In a leading article about "reclaiming our streets", the leader writer reached a lid-blowing moment when offering the opinion that: "The social fabric on many housing estates has gone to rack and ruin. Fathers are absent and often unknown, while immature, inept mothers are rearing a generation of savages, funded by generous State benefits."

Furious, over-blown stuff - sparked by a suggestion from the new Lord Chief Justice Lord Phillips that muggers who do not physically harm their victims need not go to jail, but could instead face a Community Service Order.

This is a good topic, especially as Justice Lord Phillips does stretch the bounds of what most people would see as sensible. Yet the newspaper's reaction was madly overstated.

Nowadays there is a market in outrage and newspapers such as the Express and the Daily Mail are hardened dealers in this particular drug. If a fuss can be kicked up about anything, it will be animated in a furious instant.

I thought about this in light of what the new Archbishop of York said last week. Dr John Sentamu caused a stir with his observations about celebrating Englishness. I am pride-neutral on being English - neither puffed up nor ashamed. A little pride seems fine, I suppose, but too much can go to the national head.

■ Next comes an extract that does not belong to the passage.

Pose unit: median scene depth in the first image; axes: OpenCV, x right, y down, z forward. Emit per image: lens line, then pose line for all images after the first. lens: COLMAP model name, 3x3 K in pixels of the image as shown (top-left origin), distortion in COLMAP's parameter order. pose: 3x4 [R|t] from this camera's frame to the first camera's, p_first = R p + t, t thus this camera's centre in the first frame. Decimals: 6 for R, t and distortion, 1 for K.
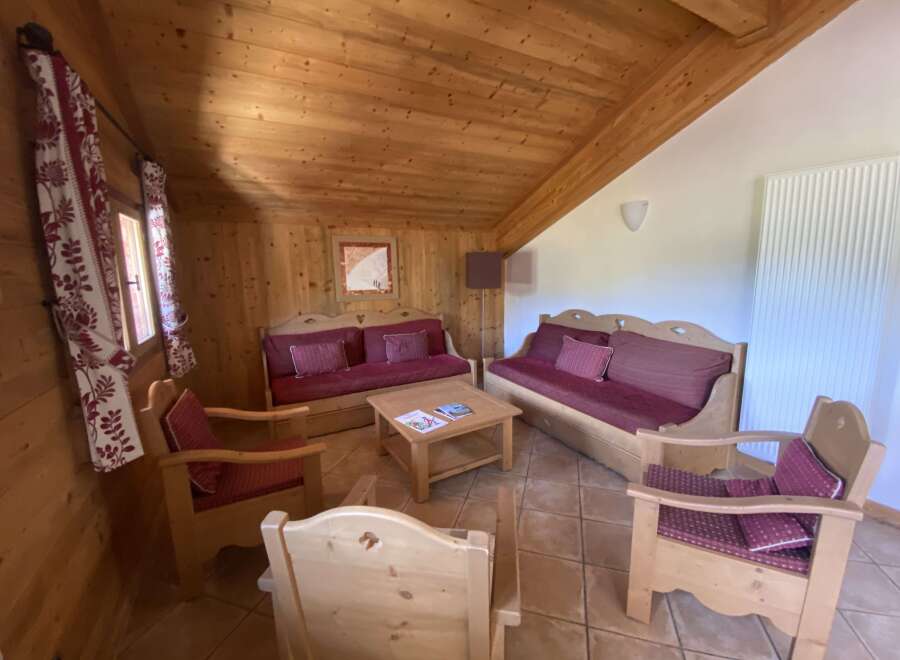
lens RADIAL K [[364.8, 0, 445.0], [0, 364.8, 326.6], [0, 0, 1]] dist [0.041611, -0.032758]
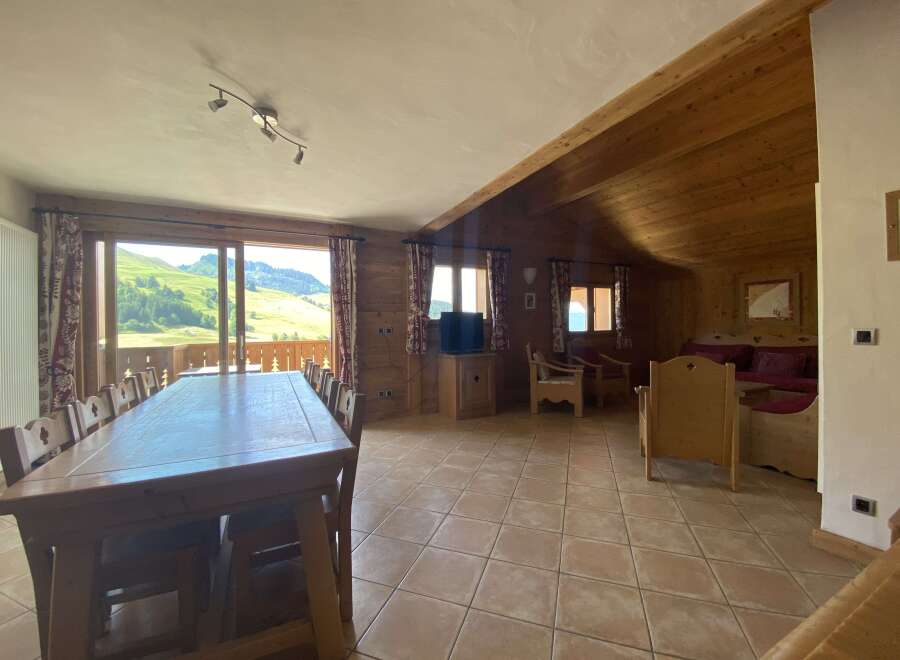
lens RADIAL K [[364.8, 0, 445.0], [0, 364.8, 326.6], [0, 0, 1]] dist [0.041611, -0.032758]
pose [[-0.036315, 0.025653, -0.999011, 1.146014], [-0.141272, 0.989500, 0.030544, 0.050982], [0.989305, 0.142241, -0.032310, -0.056179]]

But here is something we should feel ashamed about: our willingness to see the bad in everything, to glory in the awfulness of others and to worry that we are all going to hell in a handcart, to dust off the sort of expression favoured by the mustier leader writers.

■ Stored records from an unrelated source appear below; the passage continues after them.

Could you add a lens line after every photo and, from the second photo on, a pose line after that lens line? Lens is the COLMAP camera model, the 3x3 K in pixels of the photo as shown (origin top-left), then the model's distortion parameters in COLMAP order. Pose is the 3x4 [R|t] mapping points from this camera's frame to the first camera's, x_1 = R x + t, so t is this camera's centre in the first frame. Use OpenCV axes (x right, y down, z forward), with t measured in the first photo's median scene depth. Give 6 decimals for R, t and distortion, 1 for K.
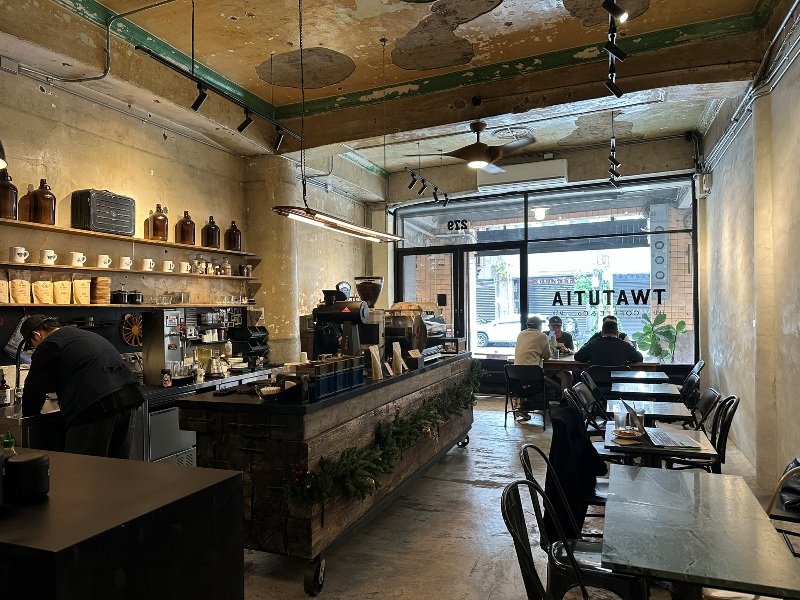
lens RADIAL K [[575.8, 0, 400.0], [0, 575.8, 300.0], [0, 0, 1]] dist [0.154847, -0.202985]
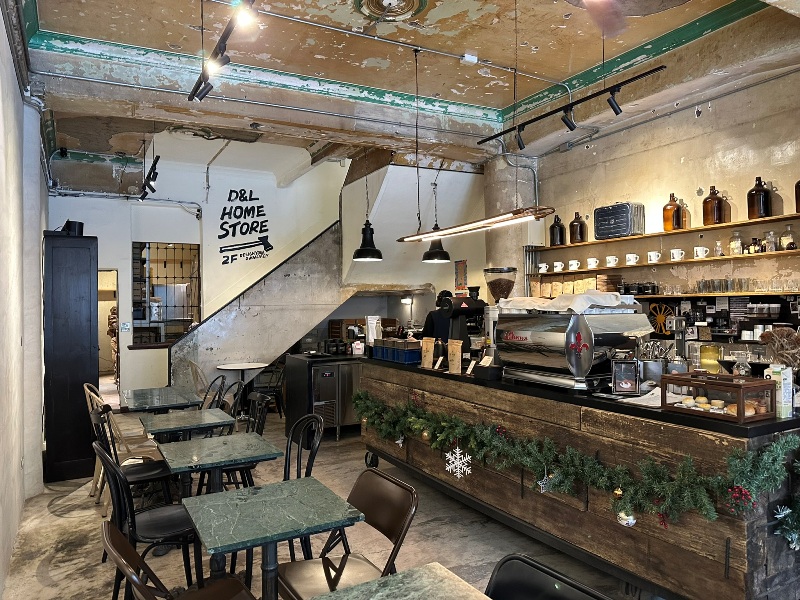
lens RADIAL K [[578.0, 0, 399.0], [0, 578.0, 294.2], [0, 0, 1]] dist [0.107832, -0.129352]
pose [[-0.624918, 0.015025, -0.780546, 0.676850], [0.039939, 0.999121, -0.012744, 0.001199], [0.779668, -0.039138, -0.624969, 1.288878]]
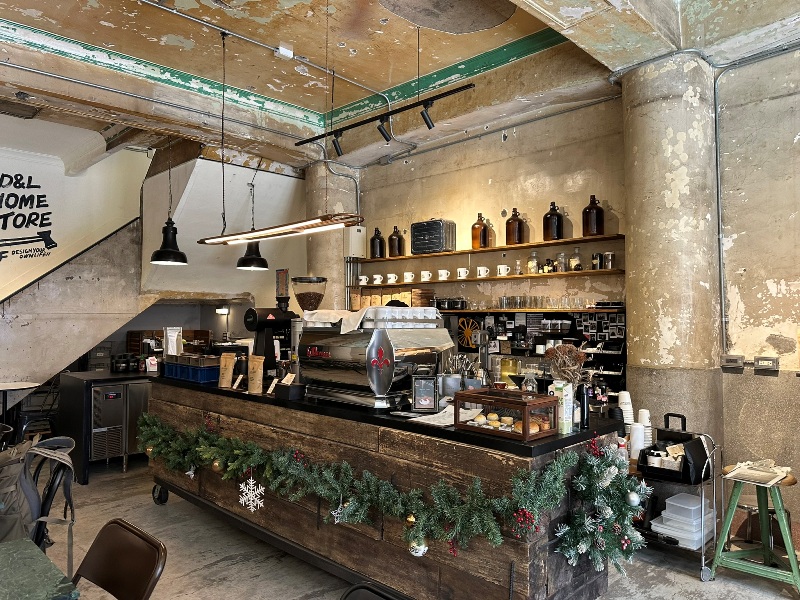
lens RADIAL K [[575.8, 0, 400.0], [0, 575.8, 300.0], [0, 0, 1]] dist [0.154847, -0.202985]
pose [[-0.382822, -0.003662, -0.923815, 0.603833], [0.020065, 0.999723, -0.012278, 0.000259], [0.923604, -0.023237, -0.382643, 1.290686]]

It is tempting to believe the world has gone bad, that everything is worse than it was. People are always saying this, muttering "it wasn't like that in my day".

Well, that's fair enough and people can believe what they like. I prefer to observe that humanity has always thought the world was going to pot, probably all the way back to Adam moaning on about the glory days before he bit that bloody apple.

Those who bemoan the modern world often have it in for the young, as in that potty comment about raising a generation of savages.

The night before reading that excitable opinion, I attended a celebration of achievement at Joseph Rowntree School in York.

The ceremony lasted for two hours on a wet and miserable night - the sort of night when the prospect of leaving the house to sit in a school hall was hardly enticing. Could we have made our excuses and stayed at home? Certainly not - for we would have missed seeing all those wonderful and inspirational young people going on stage to receive their prizes.

So often all we hear are complaints about the young, so how reassuring to see teenagers of intelligence, wit and charm. There is nothing idealistic about this statement and I'm sure the winners have their off moments, being a) human and b) teenagers. But what a marvellous bunch they looked on Monday night, celebrating their success in academic subjects, sport and music.

A lively guest appearance by York panto perennial Martin Barrass lent the evening just the right air of jollity with a purpose. There was not, so far as I could see, a single savage in sight.

Here, to close, are the thoughts of a senior policeman, deputy assistant commissioner Brian Paddick, of the Metropolitan Police, who believes we are in danger of "negatively stereotyping young people as hooligans, whereas the vast majority of young people are decent, law-abiding citizens who want to do the right thing". How true.